Set of tasks →
A. List every person mentioned by name in the extract about Fulton and the LVF.
B. Carry on the account of Fulton and the LVF, picking up after its final sentence.

When Wright was shot dead by the INLA in December 1997, in a prison van while being taken to the Maze's visitor block, Fulton assumed control of the LVF. In the immediate aftermath he attempted to minimise local violence as youths sympathetic to Wright amassed on Portadown's loyalist estates preparing to riot in protest at the killing of their leader and local hero. Unlike Wright, Fulton had always been on good personal terms with UDA chief Johnny Adair as the two had socialized together on and off since the early 1990s. The alliance was sealed soon afterwards when Mark and Gary Fulton arrived at the Maze prison, ostensibly to visit a friend, but instead sat at Adair's table in the visiting room. Fulton was deeply affected by Wright's death, and reportedly spent many nights alone by his grave.

The LVF published a magazine, Leading the Way. The special 1998 edition, commemorating Billy Wright, was edited by and written almost exclusively by Fulton. In an article, "Have Faith", he advised loyalists to refuse the notion of extending the hand of friendship to "those who are genetically violent, inherent in the Catholic Church, a church as sly as a fox and vicious as a tiger", citing historic examples of persecution of Protestants by Catholics. In May 1998, the LVF called a ceasefire. It was accepted by the Northern Ireland Office six months later.

==Rosemary Nelson killing==
Fulton was arrested in 1998 after shooting at an off-duty soldier in Portadown. He was heavily intoxicated at the time and sentenced to four years imprisonment. While he was out on compassionate leave in early 1999, he allegedly organised the killing of Catholic lawyer Rosemary Nelson. During the Drumcree standoff, Nelson had represented the Catholic Portadown residents who opposed the Orange Order's march through the predominantly nationalist Garvaghy area. She was blown up by a car bomb on 15 March 1999 outside her home in Lurgan. The bomb was allegedly made by a man from the Belfast UDA but planted by Fulton's associates acting on his orders.

[Stored data entries]
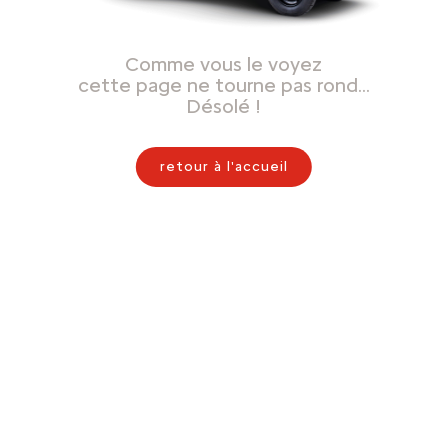
Comme vous le voyez
cette page ne tourne pas rond…
Désolé !
retour à l'accueil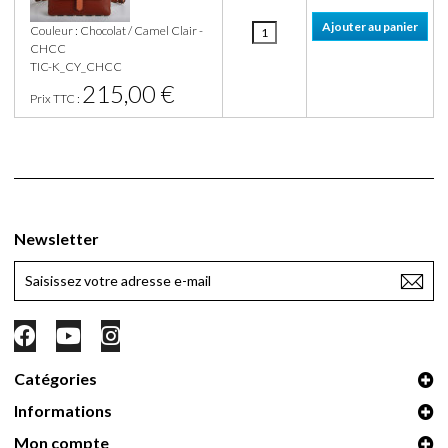
Couleur : Chocolat / Camel Clair -
CHCC
TIC-K_CY_CHCC
215,00 €
Prix TTC :
Newsletter
Catégories
Informations
Mon compte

Task answers →
A. Billy Wright, Mark Fulton, Gary Fulton, Johnny Adair, Rosemary Nelson

B.
Colin Port, the Deputy Chief Constable of Norfolk Constabulary who headed the investigation into her death, said "without question" Fulton was the person who had masterminded her killing. Although he was back in prison at the time, he was excited when he heard the news of her death on the radio. He was linked to the killing by police informers but not forensics. It was also revealed that prior to his own death, Wright had threatened to kill Nelson in the belief she had defended IRA volunteers. Fulton was released from prison in April 2001.

==Death==
On 10 June 2002, Fulton, who was being held on remand in HMP Maghaberry since December 2001, was found dead in his prison cell with a leather belt around his neck. Fulton was found on his bed rather than hanging from the ceiling, leading to speculation that his death had been accidentally caused by autoerotic asphyxiation. Friends claimed he had expressed suicidal thoughts due to both his failure to recover from his close friend Wright's death, as well as his fears that he was suffering from stomach cancer. Some reports suggested his unstable mental state had seen him stood down as leader several weeks before his death, with the LVF's power base transferred to Belfast. He was also afraid that rival loyalist inmates wished to kill him inside the prison.

At the time of his death, Fulton had been awaiting trial, having been charged with conspiracy to murder Rodney Jennett, a member of a rival loyalist paramilitary organisation, in connection with an ongoing feud. He left behind his wife, Louise and two children, Lee and Alana. His funeral was attended by 500 mourners, including a number of senior loyalist paramilitaries, including Johnny Adair and John White, who acted as pallbearers alongside Fulton's brother Jim and son, Lee. After a service at St Columba's Parish Church, he was interred in Kernan Cemetery in Portadown.